Although modern technology has given all musicians the tools to record music of professional sound quality, the low cost of admission has greatly contributed to oversaturation of the market, and has greatly diluted the quality of music available. The internet is also one of the main reasons why the industry in monetary terms is struggling. Instead of going out and buying tickets to see your favourite band, punters can now watch live shows of bands on YouTube for free, and indulge till their heart is content in the comfort of their own home. Music streaming sites such as Spotify, and illegal downloading is another reason the recording industry is on a downward spiral, and as such, revenue through recorded material has decreased exponentially. Rather than whining on about why the music industry is struggling, we need to focus on what artists and musicians can do to make a successful career in today’s industry.
The modern music industry is seeing a resurgence in live music as it is one aspect of the industry that still gives financial reward in ticket prices and merchandise sales. To have a competitive edge over other artists, it is obvious that you must have the ability to write well written and captivating songs which resonate with an audience, and obviously play them well. All the fireworks, acrobatics and antics on stage will not hide a poorly written and performed song. Artists must also develop their stage craft to be exciting, interesting, and most of all engaging. Musical talent, style, image, stage presence etc are all qualities that must be developed and combined to entertain and keep an audience engaged.
Along with being at the top of your game when performing and writing songs, you must also have some knowhow with technology. Recording songs, uploading clips to YouTube, advertising through social media, emailing venues, creating your website, designing posters, cover art etc, can all be done with home computers and smart phones. With today’s music revenues so tight, a d.i.y approach is the smart approach in keeping your expenditures low, creating more budget for where it matters most.
For most career musician, it is also important to be able to record your music yourself. A day in the studio can cost anywhere from $200 – $2000 depending on the studio. Now with the help of recording software, recording can be cheap, portable and relatively easy while still producing a high quality recording. If you know your way around recording software and have the money to buy some select pieces of equipment, there is no reason why you can’t produce music that is of radio quality. For most musicians, a good demo to send to venues or a live performance uploaded to YouTube is all you need.
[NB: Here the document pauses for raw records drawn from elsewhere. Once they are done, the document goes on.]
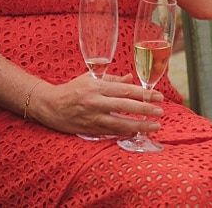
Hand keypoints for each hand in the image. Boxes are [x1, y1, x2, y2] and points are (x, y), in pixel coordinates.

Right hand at [28, 72, 163, 136]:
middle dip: (145, 109)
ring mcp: (93, 117)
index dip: (143, 93)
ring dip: (139, 125)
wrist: (50, 105)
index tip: (157, 96)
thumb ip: (111, 79)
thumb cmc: (71, 90)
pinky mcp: (90, 129)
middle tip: (160, 111)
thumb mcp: (90, 79)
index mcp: (97, 87)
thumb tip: (130, 78)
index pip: (124, 90)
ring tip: (155, 126)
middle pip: (125, 105)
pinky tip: (137, 133)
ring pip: (120, 122)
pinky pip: (111, 132)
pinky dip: (125, 133)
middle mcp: (96, 102)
Stories of many successful musicians being financially screwed by greedy managers and labels are plentiful. Since the music industry cash cow has diminished somewhat over the years…. Thankfully the greedy corporate types have finally moved on to other industries hoping to receive some kind of lottery payout. This has left musicians in a great predicament to manager their own careers and become masters of their own musical destiny. Make no mistake; running a successful band is just like running a business. Money comes in and money goes out, decisions must be made, bills have to be paid! A band manager must organise dates for gigs, email radio stations and liaise with venues and labels. These tasks must be accomplished all whilst you work hard in building your fan base and try to keep them engaged.
The internet has also helped bands in reaching more fans than ever. Social media has become the biggest vehicle for band promotion as sites such as Facebook, Twitter and Instagram have a huge following, can be effective in informing fans of band news, and best of all is inexpensive.
Gigs cannot be organised by simply emailing or cold calling many different venues, in the hope that they will give your band a go. I assure you know amount of sweet talk will ever persuade an event manager of a venue into giving you a shot, as they need the assurance that booking any potential act will result in a prolific and profitable exercise for the venue. Venues expect each act to attract a healthy crowd, and each act has the responsibility to market the event and bring as many fans as possible. If your act struggles to attract a crowd, you can guarantee that no matter how well you played, you won’t be asked to perform anytime soon at that venue. Likewise, if you attract a great crowd that spends big on extras the venue provides such as drinks, food and slot machines… the venue will most definitely be jumping at the opportunity to book your act for more shows.
Having a physical and digital press kit that highlights the gigs you have played, who you are (short bio), what you sound like (both live and studio recording), what songs you play (set lists), and what you look like will help venues decide if you are a suitable act. Many venues will operate though a professional events manager or booking agent which you need to get in contact with and present your press kit.
For most musicians, income from performances, downloads, CD sales, merchandise sales and royalties are not consistent enough to survive. Many musicians enjoy passing on their musical knowledge to others, and teaching music may become a viable means to earn some money consistently. This can be a rewarding and enjoyable option which allows you to continue working within the music industry, rather than seeking a “day job” in another industry.
As you can see, in order to build a successful music career that has longevity, it is most important to equip yourself with as many skills as possible. Modern musicians may need to wear multiple hats and become a jack of all musical trades in order to sustain a meaningful career. If you are a realist and recognise that the music industry isn’t the glamorous rock star fantasy, and that ‘making it’ requires hard work and dedication fulfilling multiple roles…. Then you are well on your way to having a successful career in today’s music industry.